0 - Ordered Sets, Suprema, Infima

The field of rational numbers are problematic.
As for construction, one can do it by defining equivalence classes on $Z^{2}$ , where $(a, b) \equiv (p, q)$ if $a q = b p$ . If we let $[a, b]$ denote the equivalence class of $(a, b)$ under the above relation, addition is defined as $[a, b] + [p, q] = [a q + b p, b q]$ , multiplication as $[a, b] [p, q] = [a p, b q]$ (both stand on addition and multiplication of integers), then It's not difficult to check that this is the familiar field of the rational numbers.

But we won't do this rational numbers as equivalence classes of $Z^{2}$ nonsense here.

\sqrt{2}

is irrational

There is no $p \in Q$ such that $p^{2} = 2$ .

$* p r o o f * :$
For the sake of contradiction, suppose there is a rational number $p$ for which $p^{2} = 2$ . Now, $p = \frac{a}{b}$ where $G C D (a, b) = 1$ . Then, we have $a^{2} = 2 b^{2}$ , which means $2 | a^{2}$ hence $2 | a$ . writing $a$ as $2 m$ , we have $2 m^{2} = b^{2}$ hence $2 | b$ as well. Therefore, $G C D (a, b) \geq 2$ . Arriving at the desired contradiction.

$◻$

The gap at

\sqrt{2}

in the rationals

Let $A = {p \in Q : p^{2} < 2}$ , $B = {p \in Q : p^{2} > 2}$ . Then $A$ has no largest element, and $B$ has no smallest element.

$* p r o o f * :$ Allow $q = p - \frac{(p^{2} - 2)}{p + 2} = \frac{2 p + 2}{p + 2}$ . Then, $q^{2} - 2 = \frac{2 (p^{2} - 2)}{(p + 2)^{2}}$ .

Now Suppose $p$ is the maximal element of $A$ . Using the rightmost equation, given that $p^{2} < 2$ , we see that $q^{2} - 2 < 0$ Hence $q \in A$ . However, using, the left most equation, we have that $q > p$ , hence we arrive at a contradiction.

> _DATA LISTING_

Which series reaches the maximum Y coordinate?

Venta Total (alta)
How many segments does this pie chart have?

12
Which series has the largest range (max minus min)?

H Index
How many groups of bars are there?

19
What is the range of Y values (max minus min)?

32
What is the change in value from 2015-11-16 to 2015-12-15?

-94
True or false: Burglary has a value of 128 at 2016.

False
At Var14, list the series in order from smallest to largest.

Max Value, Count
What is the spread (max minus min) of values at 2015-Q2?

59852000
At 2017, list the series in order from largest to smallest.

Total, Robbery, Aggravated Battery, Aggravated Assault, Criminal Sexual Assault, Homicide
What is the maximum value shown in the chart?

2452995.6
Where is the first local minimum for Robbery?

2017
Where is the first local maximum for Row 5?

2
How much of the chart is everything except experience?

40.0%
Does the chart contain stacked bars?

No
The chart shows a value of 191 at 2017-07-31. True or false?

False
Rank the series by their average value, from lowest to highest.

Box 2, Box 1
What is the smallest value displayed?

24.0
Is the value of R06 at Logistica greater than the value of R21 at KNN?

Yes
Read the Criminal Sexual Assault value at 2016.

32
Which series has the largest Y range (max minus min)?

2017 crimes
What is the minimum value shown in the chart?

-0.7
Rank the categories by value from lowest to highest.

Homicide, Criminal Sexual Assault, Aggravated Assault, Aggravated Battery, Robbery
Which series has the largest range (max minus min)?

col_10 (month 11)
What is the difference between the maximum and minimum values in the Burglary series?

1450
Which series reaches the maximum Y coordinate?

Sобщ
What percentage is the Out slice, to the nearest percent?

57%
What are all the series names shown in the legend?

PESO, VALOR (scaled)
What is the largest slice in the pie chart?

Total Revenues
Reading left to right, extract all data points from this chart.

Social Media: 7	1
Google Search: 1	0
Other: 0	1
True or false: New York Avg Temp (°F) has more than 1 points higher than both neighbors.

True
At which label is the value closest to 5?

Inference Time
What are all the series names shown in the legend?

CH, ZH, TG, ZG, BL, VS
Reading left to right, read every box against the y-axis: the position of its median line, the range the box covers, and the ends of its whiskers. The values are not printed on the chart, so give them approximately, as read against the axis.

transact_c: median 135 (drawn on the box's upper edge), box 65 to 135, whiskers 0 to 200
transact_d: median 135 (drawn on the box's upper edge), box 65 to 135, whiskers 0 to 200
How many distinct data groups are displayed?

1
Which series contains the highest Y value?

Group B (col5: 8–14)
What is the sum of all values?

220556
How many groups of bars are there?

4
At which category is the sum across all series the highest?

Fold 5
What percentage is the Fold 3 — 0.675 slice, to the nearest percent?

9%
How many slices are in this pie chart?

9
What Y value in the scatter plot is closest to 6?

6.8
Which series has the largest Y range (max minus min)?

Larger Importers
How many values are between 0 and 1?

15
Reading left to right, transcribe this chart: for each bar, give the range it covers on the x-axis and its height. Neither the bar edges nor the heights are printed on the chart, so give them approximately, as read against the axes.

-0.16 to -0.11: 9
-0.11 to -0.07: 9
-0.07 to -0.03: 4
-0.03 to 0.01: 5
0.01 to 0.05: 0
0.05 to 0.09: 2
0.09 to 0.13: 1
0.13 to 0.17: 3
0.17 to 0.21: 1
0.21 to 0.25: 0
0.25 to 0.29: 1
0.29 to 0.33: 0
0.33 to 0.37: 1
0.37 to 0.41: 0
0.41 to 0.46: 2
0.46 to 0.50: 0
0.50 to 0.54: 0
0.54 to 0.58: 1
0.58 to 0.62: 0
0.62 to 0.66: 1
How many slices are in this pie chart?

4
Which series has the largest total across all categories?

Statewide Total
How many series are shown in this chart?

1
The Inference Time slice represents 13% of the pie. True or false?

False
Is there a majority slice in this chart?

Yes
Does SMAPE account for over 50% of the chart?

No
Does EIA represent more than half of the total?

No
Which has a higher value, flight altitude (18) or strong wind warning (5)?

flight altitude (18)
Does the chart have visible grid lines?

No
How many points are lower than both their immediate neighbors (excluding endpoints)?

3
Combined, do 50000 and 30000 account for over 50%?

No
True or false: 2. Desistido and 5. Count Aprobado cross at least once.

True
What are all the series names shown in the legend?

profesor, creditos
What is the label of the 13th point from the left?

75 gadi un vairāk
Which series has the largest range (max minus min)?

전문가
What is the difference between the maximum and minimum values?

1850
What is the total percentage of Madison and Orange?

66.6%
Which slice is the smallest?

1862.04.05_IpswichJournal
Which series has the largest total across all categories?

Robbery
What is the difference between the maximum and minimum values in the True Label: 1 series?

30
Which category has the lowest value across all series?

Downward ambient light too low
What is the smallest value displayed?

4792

> _EXERCISE INSTRUCTIONS_
Retype the passage on rational numbers and the square root of 2 from "There is no" up to and including "the desired contradiction.".

> _EXPECTED OUTPUT_
There is no $p \in Q$ such that $p^{2} = 2$ .

$* p r o o f * :$
For the sake of contradiction, suppose there is a rational number $p$ for which $p^{2} = 2$ . Now, $p = \frac{a}{b}$ where $G C D (a, b) = 1$ . Then, we have $a^{2} = 2 b^{2}$ , which means $2 | a^{2}$ hence $2 | a$ . writing $a$ as $2 m$ , we have $2 m^{2} = b^{2}$ hence $2 | b$ as well. Therefore, $G C D (a, b) \geq 2$ . Arriving at the desired contradiction.